When Britain was fighting for her life in the skies, a Canadian woman was helping to win that battle. and is being celebrated in a new "Heritage Minute" ( Historica Canada)

Amazing Canadian woman who helped win the war, to be honoured yet again.

In the course of her life, Vancouver-born Elsie MacGill was a true leader. Recipient of multiple awards, she will now be featured in one of Canada’s ‘Heritage Minutes’. (video below)

These are brief videos produced by Historica Canada highlighting important people and events in Canadian history.

Vital to the war effort in the 1940’s, she also helped establish the International Civil Aviation Organisation (ICAO), was a member of Canada’s Royal Commission on the Status of Women, was inducted into several ‘halls of fame’, and was awarded several honourary degrees from universities and was awarded the order of Canada and more.

Yet for such an amazing woman who overcame barriers against women, the handicap of polio, and achieved so much, in typical Canadian fashion, she is almost unknown today.

It is hoped the “Heritage Minute will help to correct that.

Elsie MacGill and Can-Car exec Bill Soulsby beside her design the Maple Leaf II. The first plane designed entirely by a woman, the RCAF rejected it as being too easy to handle, that student pilots needed something more difficult to control (Canadian Aviation Museum and Archive)

After work in the U.S at the Fairchild plane manufacturer, she came to the Canadian Car & Foundry in Fort William in northern Ontario. CC&F was a rail car manufacturer which had begun to become interested in aircraft. MacGill helped to convert to the making of planes in 1938. She first designed the sleek Maple Leaf MkII trainer for the Royal Canadian Air Force, but the plane was rejected for being “too stable”, the RCAF feeling that student pilots needed to learn on a plane more difficult to control. She was the first woman to design a plane.

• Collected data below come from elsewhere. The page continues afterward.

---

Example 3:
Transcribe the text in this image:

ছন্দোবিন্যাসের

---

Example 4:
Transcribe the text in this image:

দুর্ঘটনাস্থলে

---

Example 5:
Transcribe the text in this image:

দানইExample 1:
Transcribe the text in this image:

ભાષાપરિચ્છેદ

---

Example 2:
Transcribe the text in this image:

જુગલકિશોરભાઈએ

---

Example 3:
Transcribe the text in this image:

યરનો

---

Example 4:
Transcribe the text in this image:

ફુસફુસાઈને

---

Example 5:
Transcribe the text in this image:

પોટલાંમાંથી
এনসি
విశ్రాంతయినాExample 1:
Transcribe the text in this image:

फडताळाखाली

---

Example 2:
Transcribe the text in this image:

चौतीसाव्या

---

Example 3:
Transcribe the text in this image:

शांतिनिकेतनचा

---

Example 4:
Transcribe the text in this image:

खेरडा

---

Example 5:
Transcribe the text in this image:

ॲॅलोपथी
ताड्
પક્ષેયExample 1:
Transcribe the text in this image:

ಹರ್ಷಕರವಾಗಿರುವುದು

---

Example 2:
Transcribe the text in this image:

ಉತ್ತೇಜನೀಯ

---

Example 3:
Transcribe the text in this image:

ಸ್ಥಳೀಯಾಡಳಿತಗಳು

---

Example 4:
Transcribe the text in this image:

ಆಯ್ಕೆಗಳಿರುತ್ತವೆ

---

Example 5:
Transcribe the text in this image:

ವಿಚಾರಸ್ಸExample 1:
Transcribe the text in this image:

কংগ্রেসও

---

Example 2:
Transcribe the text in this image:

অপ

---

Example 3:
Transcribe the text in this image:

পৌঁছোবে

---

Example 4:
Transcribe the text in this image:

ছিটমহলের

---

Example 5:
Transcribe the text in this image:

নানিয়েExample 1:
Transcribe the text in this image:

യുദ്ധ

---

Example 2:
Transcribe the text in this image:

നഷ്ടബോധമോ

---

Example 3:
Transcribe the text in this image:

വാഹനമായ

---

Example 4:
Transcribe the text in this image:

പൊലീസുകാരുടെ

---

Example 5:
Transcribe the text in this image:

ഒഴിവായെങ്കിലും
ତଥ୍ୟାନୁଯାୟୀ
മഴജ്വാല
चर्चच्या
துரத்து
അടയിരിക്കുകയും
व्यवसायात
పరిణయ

However, her design and already growing reputation helped CC&F win a contract from Hawker to build their Hurricane fighter as war clouds loomed in Europe.

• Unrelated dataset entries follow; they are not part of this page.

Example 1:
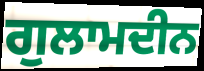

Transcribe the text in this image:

ਗੁਲਾਮਦੀਨ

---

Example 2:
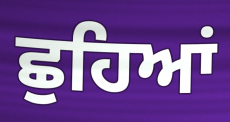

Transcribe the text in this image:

ਛੁਹਿਆਂ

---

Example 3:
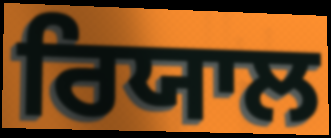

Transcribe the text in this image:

ਰਿਯਾਲ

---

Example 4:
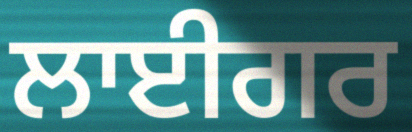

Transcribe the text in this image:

ਲਾਈਗਰ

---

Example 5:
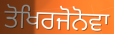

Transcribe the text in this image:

ਤੋਖਿਰਜੋਨੋਵਾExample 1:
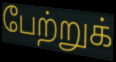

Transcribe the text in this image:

பேற்றுக்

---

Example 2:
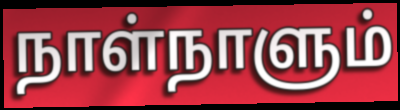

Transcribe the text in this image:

நாள்நாளும்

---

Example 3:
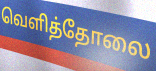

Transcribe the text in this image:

வெளித்தோலை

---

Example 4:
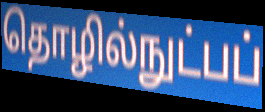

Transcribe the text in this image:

தொழில்நுட்பப்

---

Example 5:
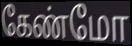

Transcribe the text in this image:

கேண்மோ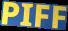
PIFF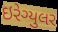
ઇરેગ્યુલરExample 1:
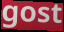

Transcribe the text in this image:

gost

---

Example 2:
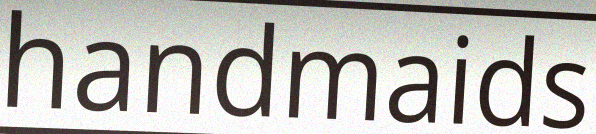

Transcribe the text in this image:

handmaids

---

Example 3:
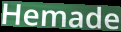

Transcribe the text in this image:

Hemade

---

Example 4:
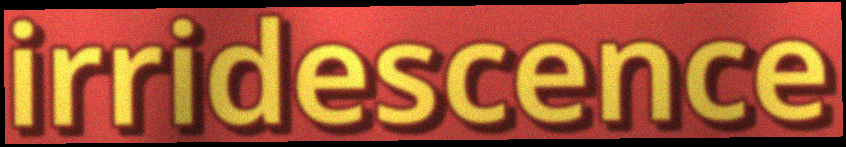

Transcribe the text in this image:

irridescence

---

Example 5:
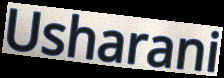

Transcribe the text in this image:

Usharani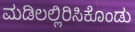
ಮಡಿಲಲ್ಲಿರಿಸಿಕೊಂಡು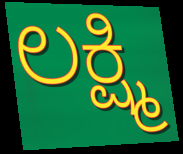
ಲಕ್ಷ್ಮಿ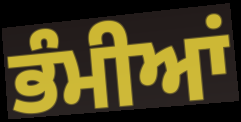
ਭੰਮੀਆਂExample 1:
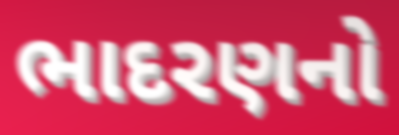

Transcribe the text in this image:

ભાદરણનો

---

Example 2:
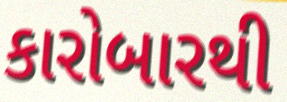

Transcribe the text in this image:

કારોબારથી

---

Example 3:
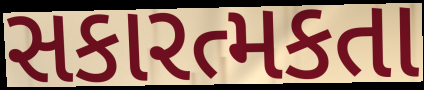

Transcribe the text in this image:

સકારત્મકતા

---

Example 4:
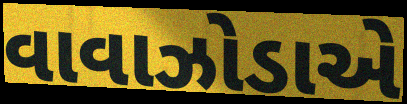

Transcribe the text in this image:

વાવાઝોડાએ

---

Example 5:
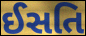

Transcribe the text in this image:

ઈસતિ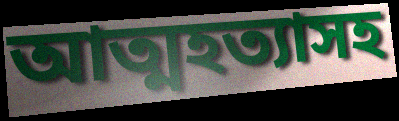
আত্মহত্যাসহ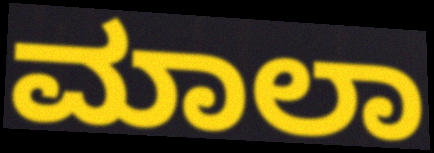
ಮಾಲಾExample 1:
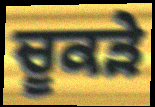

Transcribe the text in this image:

ਚੂਕੜੇ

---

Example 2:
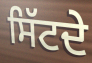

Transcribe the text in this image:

ਸਿੱਟਦੇ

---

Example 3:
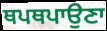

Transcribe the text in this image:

ਥਪਥਪਾਉਣਾ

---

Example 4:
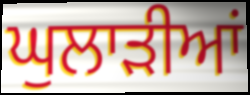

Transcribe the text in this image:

ਘੁਲਾੜੀਆਂ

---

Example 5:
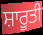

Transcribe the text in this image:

ਸ਼ਾਰੂਤੀ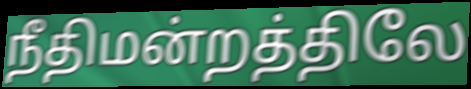
நீதிமன்றத்திலே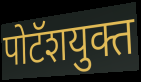
पोटॅशयुक्त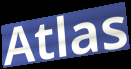
AtlasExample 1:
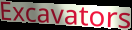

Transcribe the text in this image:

Excavators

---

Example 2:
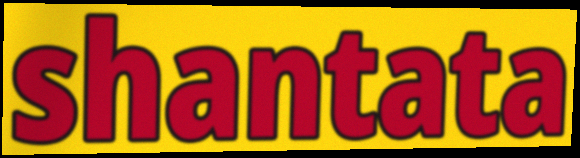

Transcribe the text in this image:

shantata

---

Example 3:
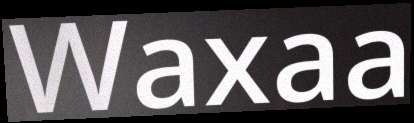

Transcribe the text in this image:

Waxaa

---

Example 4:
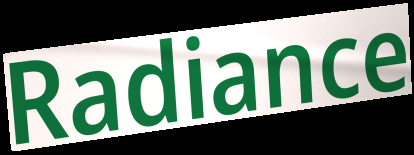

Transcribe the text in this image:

Radiance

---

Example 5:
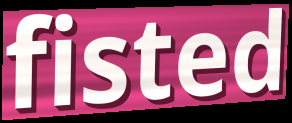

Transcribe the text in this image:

fisted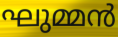
ഘുമ്മൻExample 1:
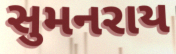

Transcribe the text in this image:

સુમનરાય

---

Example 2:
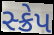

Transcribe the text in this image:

સ્ક્રેપ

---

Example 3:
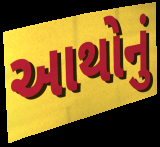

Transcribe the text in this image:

આથોનું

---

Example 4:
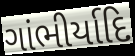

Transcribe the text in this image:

ગાંભીર્યાદિ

Under MacGill’s direction, the plant went from making railway cars and first steps at airplane manufacture, to mass production methods of a then complicated fighter plane, and from hundreds of employees to thousands who needed equally complicated skills training. The first Canadian built Hurricane flew on January 10, 1940. Within a year the plant was turning out the fighter planes at a high rate, indeed fast enough so that several dozen made it overseas in time to take part in the critical Battle of Britain air war a mere few months later.

This Canadian built Hurricane served in Canada during the war, and was on display in Guelph Ontario until 1956. Parts ofthe plane helped to restore Hurrican XR-T in Duxford ( via vintage Wings)

She also created a modular construction method so that precisely machined and built parts would fit on any plane, as she said, “ “They were designed so the parts would fit together like a child’s meccano set. Parts from one airframe are interchangeable with those of another. You can see how useful this would be when they are repairing an airplane damaged in action”.

In the end, under her direction, Canada provided over 1,400 of the workhorse fighters which served in war theatres around the world, earning her the nickname of “Queen of the Hurricanes”.

Hurricane MkXII’s lined up for shipment overseas at the Ft. William plant. Over 1,400 were made under MacGill’s guidance, helping to win the war. (Canadian Aviation Museum Library and Archives)

Postwar her groundbreaking activities continued earning her continued accolades. She died in on November 4, 1980.